--- SELECTED EXCERPT Enclosed Below ---
The Art of Mentoring

Pathways toward the Past: Mentoring for an Expansive, Inclusive, and Shared Sense of History

Ana Elizabeth Rosas | Jan 1, 2012

Being one of two Chicana historians at the University of California, Irvine (UCI), I take the responsibility for mentoring undergraduate and graduate students—especially underrepresented students of color—very seriously. I understand that my course offerings, office hours, and other forms of student-faculty interaction are among the few opportunities students have to engage with a working-class Mexican immigrant woman in the capacity of a historian, professor, and mentor. Following in the words of historian George Lipsitz, I believe that both the curriculum as well as out-of-class interactions allow us to "think about social relations and responsibilities in the past and present together."1

I teach Chicana/o history using multimedia presentations comprised of primary and secondary sources not only in the form of documentation, but also clothing, films, oral life histories, and songs, which familiarize students with the catalytic dynamism and expansiveness of Chicana/o history and reflect my priorities and sensibilities as a historian and potential mentor. Exposing students to these continuums of sources is critical to alerting them that a student-mentor relationship with me requires a shared appreciation for the powerful relevance of unearthing and interpreting the emotional depth and range—calidad humana and sentir (humanity and feeling) that animates the individuals that drive Chicana/o history. This intellectual introduction in the classroom has made productive mentoring relationships with students of diverse class, ethnic, intellectual, and racial backgrounds easier to enter into and nurture because they are already founded in shared intellectual interests.

My nurturing of productive student-mentor relationships also rests on encouraging students to reconceptualize their careers as beginning when they set foot on campus rather than upon graduating. I dedicate considerable time in class to promoting undergraduate and graduate research opportunities, programs and fellowships, career workshops and fairs, and civic engagement projects, as well as on- and off-campus Chicana/o history events. Such discussions have proven invaluable for inspiring students to pursue and be accountable for a portfolio of experiences that energizes them to thrive within and beyond our academic major and the corridors of our campus. Nurturing a healthy awareness of, and interest in, the relationship among lessons learned in their families, neighborhoods, courses, and professional communities exposes students to the power of engagement that includes and builds on lessons learned within and beyond the classroom. It becomes easier for them to understand the generative potential of pursuing forms of engagement that align and advance their intellectual, professional, and personal growth and interests. Encouraging students to take individual and collective ownership of their education and career further elevates their own sense of relevance in pursuing opportunities that are reflective of the expansive world of approaches and challenges they may face and care about most.
--- End of Enclosed SELECTED EXCERPT ---
--- SUPPLIED MATERIAL Enclosed Below ---
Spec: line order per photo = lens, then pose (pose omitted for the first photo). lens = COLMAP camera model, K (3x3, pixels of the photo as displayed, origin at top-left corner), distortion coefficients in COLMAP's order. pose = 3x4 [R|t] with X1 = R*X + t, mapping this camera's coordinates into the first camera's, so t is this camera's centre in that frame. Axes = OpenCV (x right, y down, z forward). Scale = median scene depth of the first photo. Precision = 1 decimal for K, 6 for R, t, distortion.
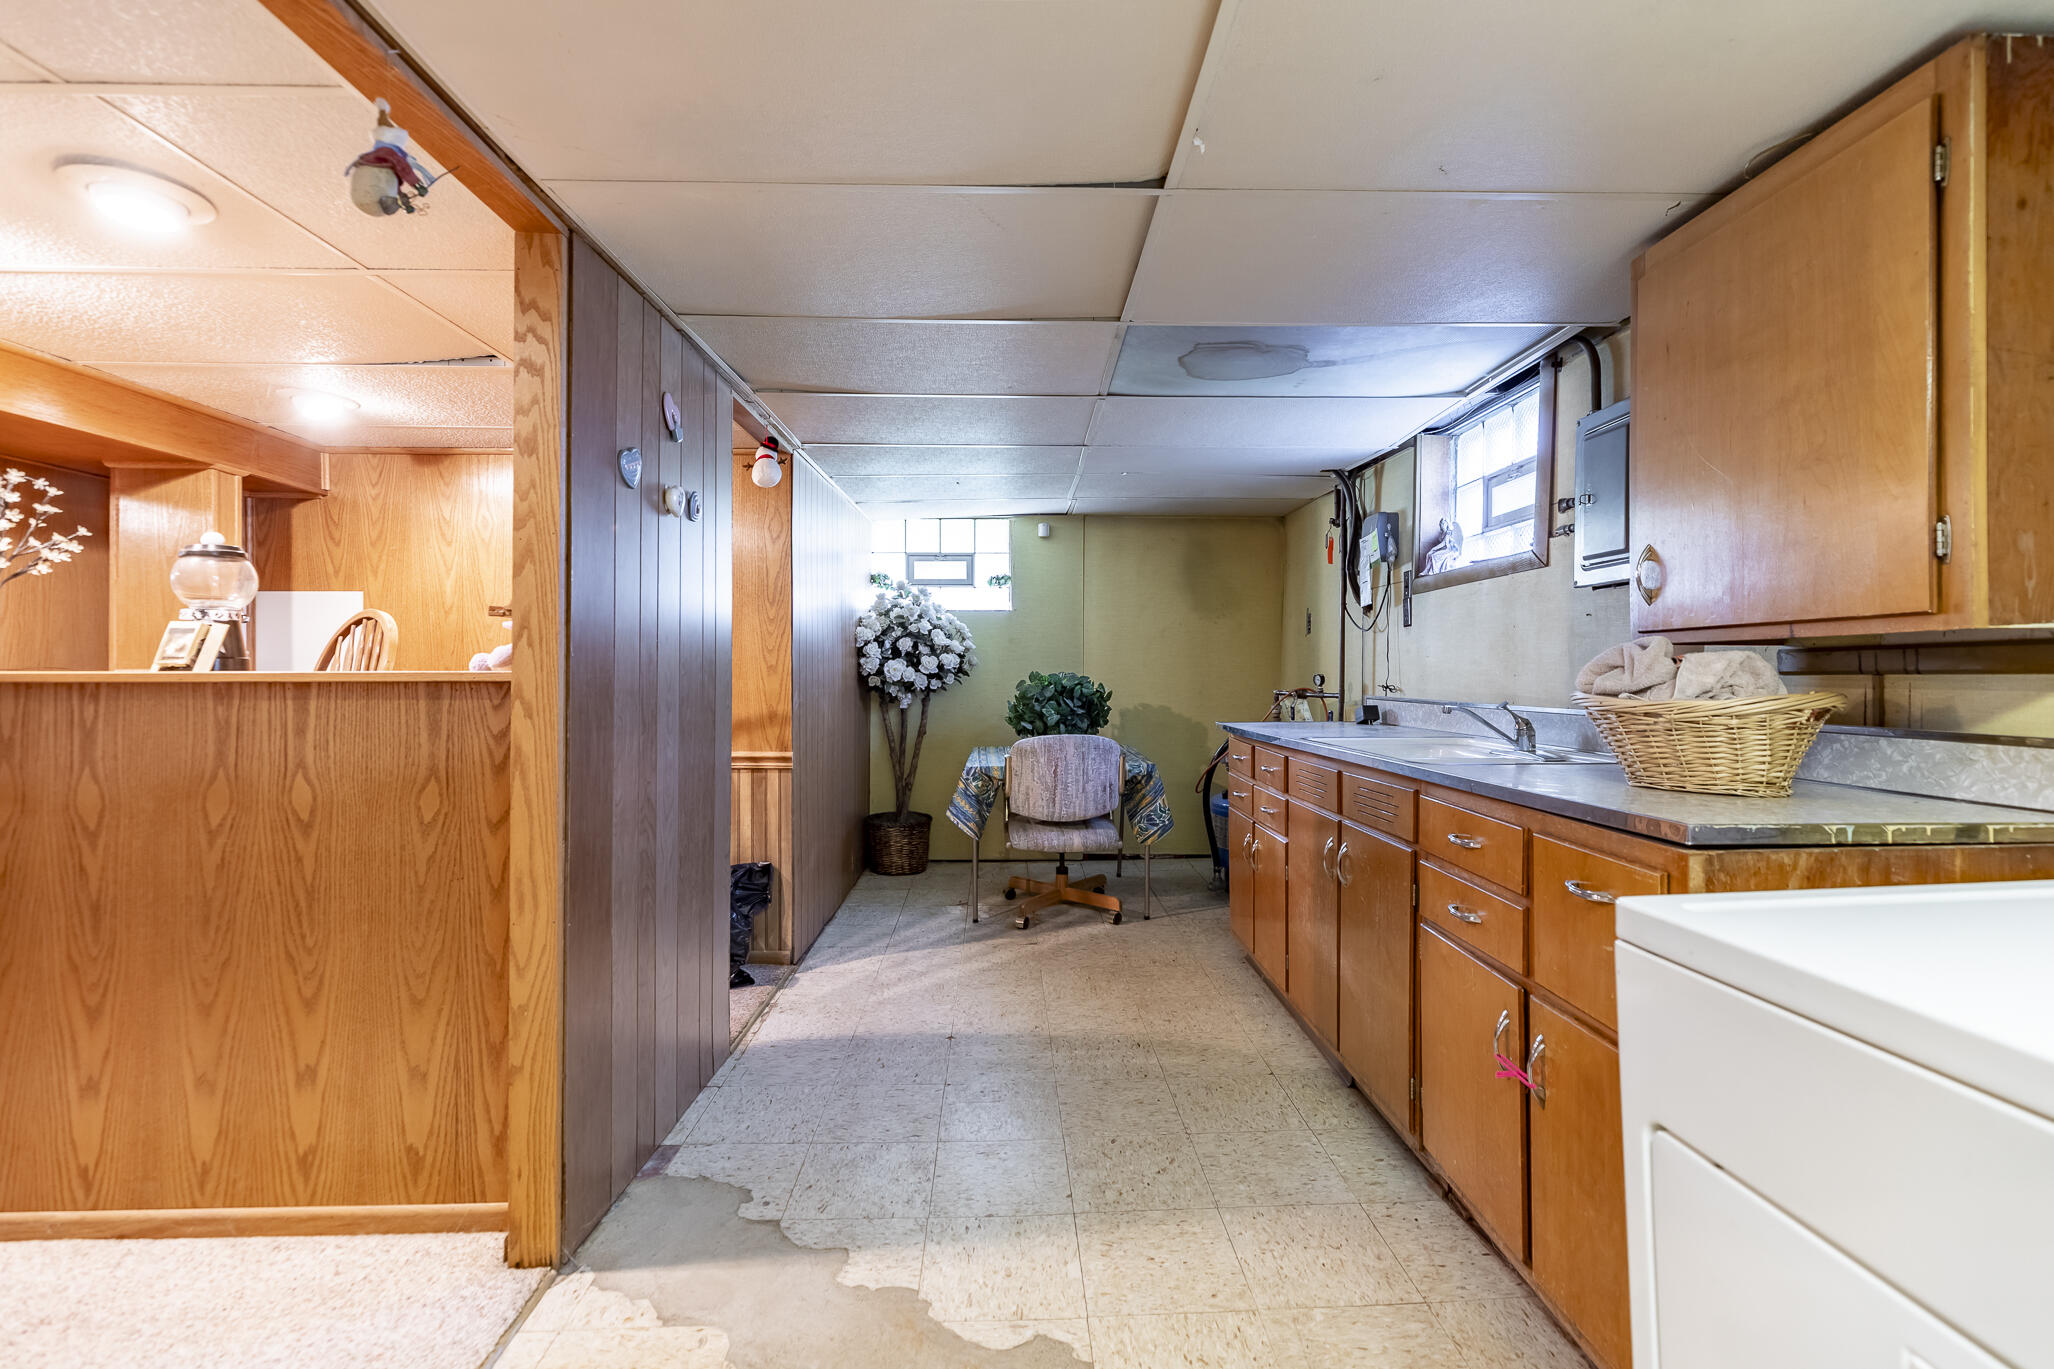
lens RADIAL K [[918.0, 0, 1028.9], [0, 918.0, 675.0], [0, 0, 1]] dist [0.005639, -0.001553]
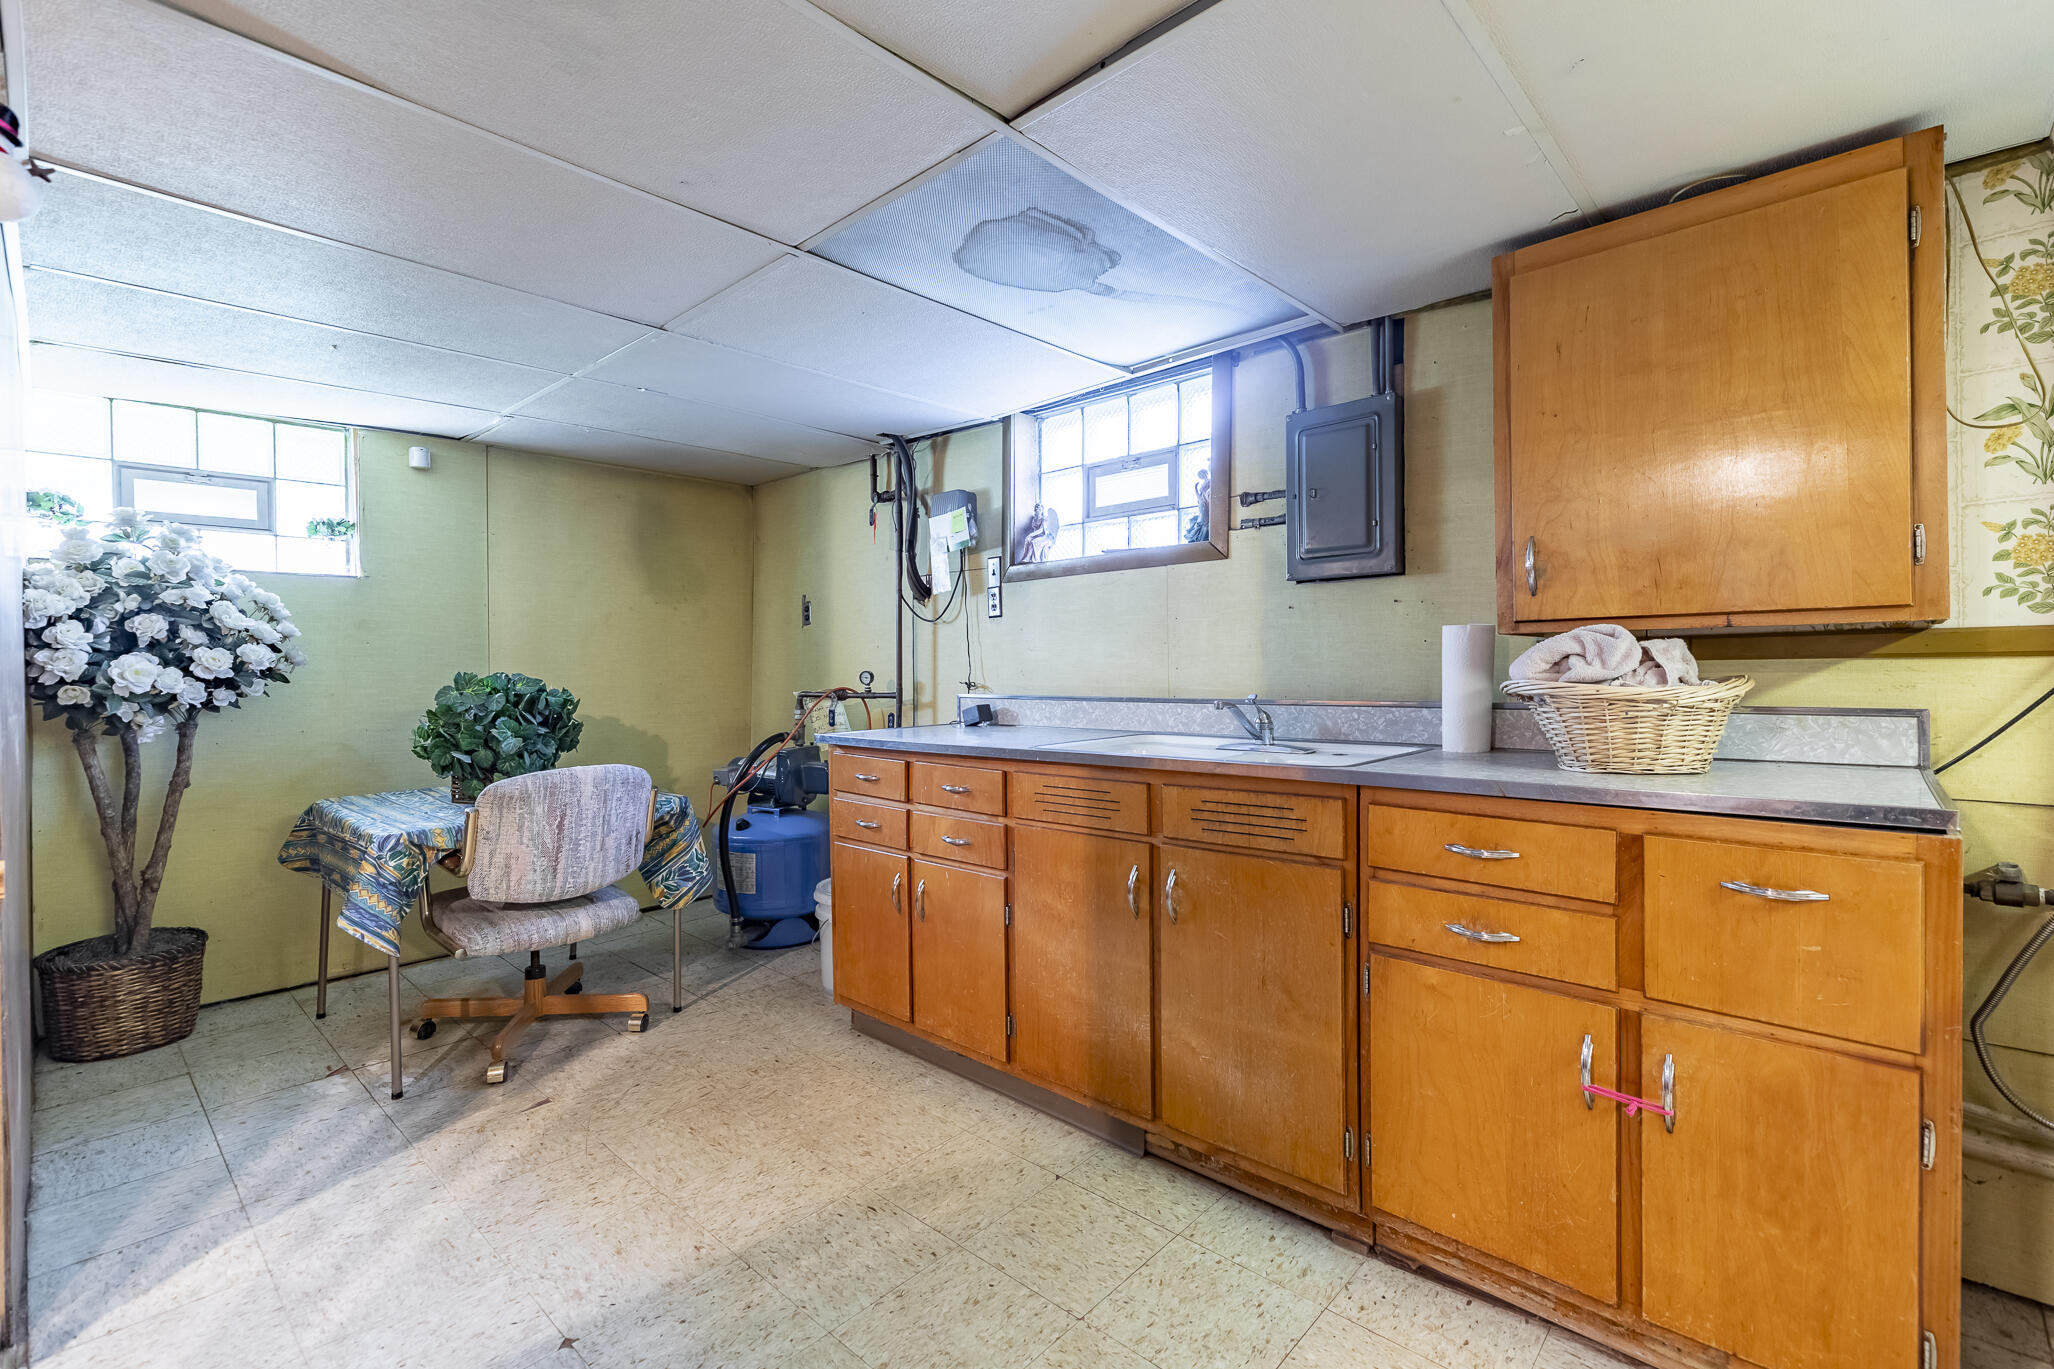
--- End of Enclosed SUPPLIED MATERIAL ---
● **EXERCISES TO COMPLETE**
[1] In the mentoring essay, which historian does the author quote on thinking about social relations and responsibilities in the past and present together?
[2] Write the next part of the mentoring essay, picking up after its last paragraph.

● **TASK-BY-TASK ANSWERS**
[1] George Lipsitz

[2]
Outside of the classroom, I use office hours and professional guidance to aid students in their professional development, from undertaking the investigation and writing of an original research project and paper to composing a curriculum vitae and personal statement. During the first two weeks of each academic quarter, I require students enrolled in my courses or under my mentorship to meet with me in groups of four to promote and implement an etiquette that familiarizes them with each other's perspectives, goals, and progress; my expectations; and the advantages of meeting to discuss their historical perspectives and questions with me in a friendly, yet thorough fashion. This initial group meeting makes it easier to convey or remind students that meeting during my office hours requires them to come prepared to discuss their specific questions, as well as use my written guides and other clearly delineated recommendations with the healthiest attitudes possible. I strive to honor my commitment to their education by pursuing office-hour meetings as conversations meant to address their concerns, as well as signifying a mutual understanding of the invaluable importance of this form of engagement.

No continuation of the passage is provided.